No tengo pensado rendirme tan fácilmente -y menos ahora que ya tengo los fogones hechos un ecce homo– y voy a probar una segunda versión: la del visionario de la cocina tecnoemocional Ferran Adrià, que él llama “el huevo frito soñado” y va así. “A uno de los huevos le quito la yema y frío solo la clara en una sartén con el suficiente aceite de oliva como para que no toque el fondo y se pegue. La dejo que fría bien hasta que queden puntillitas”. “La pongo sobre un plato y ahora hago lo contrario con el otro huevo: le quito la clara y frío solo la yema, pero muy poquito, solo lo justo para que coja color. Esta yema la coloco sobre la clara anterior y así consigo el huevo frito soñado por muchos”. Ejecuto mientras intento entender por qué estoy usando dos huevos en lugar de uno con la clara y la yema separadas, pero sin pensarlo mucho porque definitivamente no estoy en posición de toserle al maestro.

Un poco de sal y a probar de nuevo: en este caso decido innovar y sorber directamente de encima de la clara la deliciosa yema que acabo de depositar encima con mucho cuidado. Explota en mi boca y decido que es el huevo frito más rico que he probado nunca, así que me dedico a freír igual la otra yema mientras doy el experimento por terminado (y fantaseo con zamparme una docena). Llegado este momento, no puedo evitar preguntarme si estoy sola en esta tesitura, y le pregunto a Mikel López Iturriaga, el jefe de todo esto, si merezco comprensión o por el contrario un despido fulminante que ponga en mi lugar. Su respuesta me reconforta más que un festivo en mayo: “A mí me ha costado salir del armario como antipuntillista, porque veía a todo el mundo gastronómico entusiasmado con la puntilla y dándole mil vueltas a la fritura de los huevos para conseguir que tuvieran más encaje que el corpiño de Madonna en Like a virgin”.

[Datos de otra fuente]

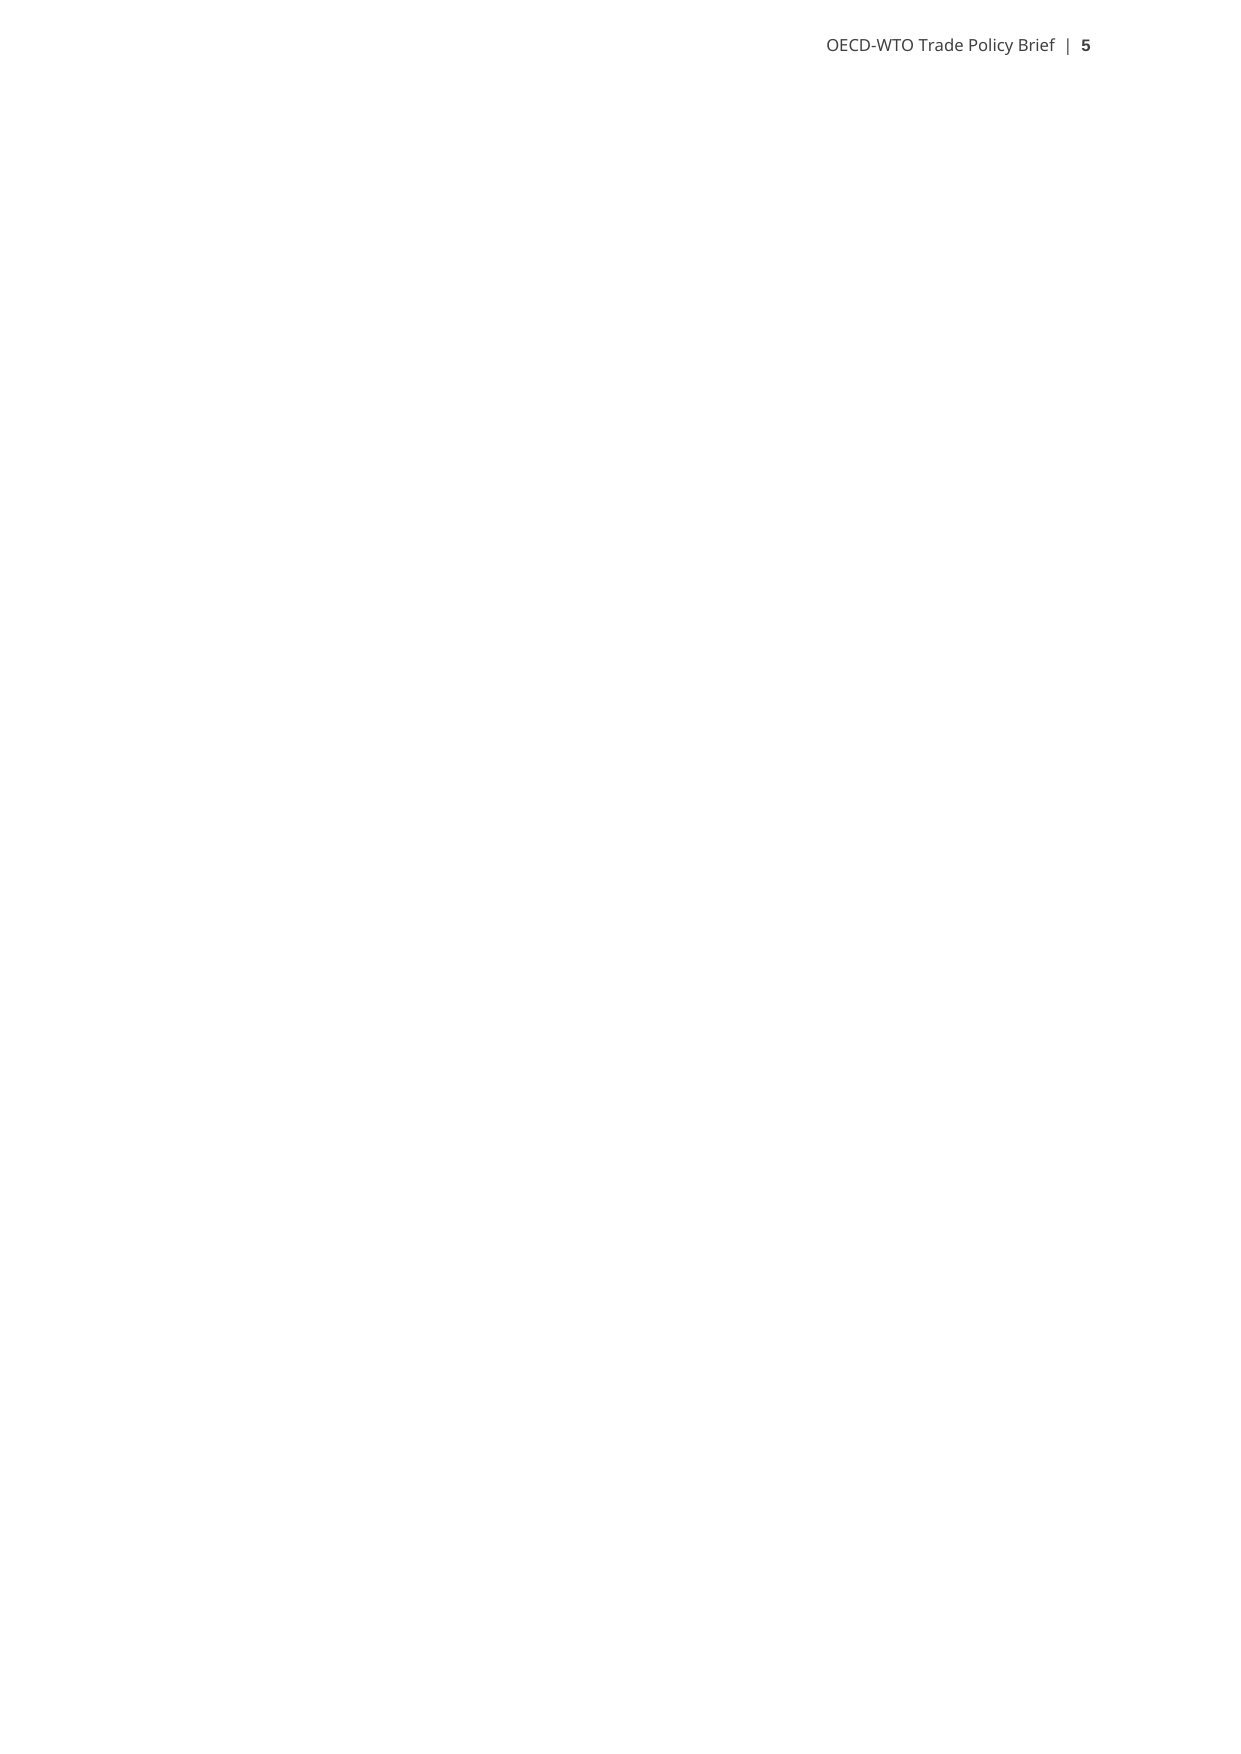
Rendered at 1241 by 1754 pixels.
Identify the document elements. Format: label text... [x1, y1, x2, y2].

Ese bordecito ligeramente dorado es lo máximo que vamos a aceptar. RAQUEL BERNÁCER

Veo su símil y lo subo a masticar los plásticos y redes de pescar que arrasan el fondo marino en los anuncios de GreenPeace o aquel fascinante anuncio de tangas para melocotones -literal- que apareció durante años como patrocinado de Aliexpress en Instagram: un sinsentido en el que la puntilla es completamente superflua, innecesaria, poco comestible y menos apetecible. Así que después de conocer a gente como yo y ver que no estoy sola en esto, me ratifico en dar el paso y gritar a los cuatro vientos que la odio. Supongo que ya podéis crucificarnos y echarnos de España, cosernos al corpiño la letra escarlata o tirarnos huevos (fritos o no): por el antipuntillismo sangramos, luchamos y pervivimos.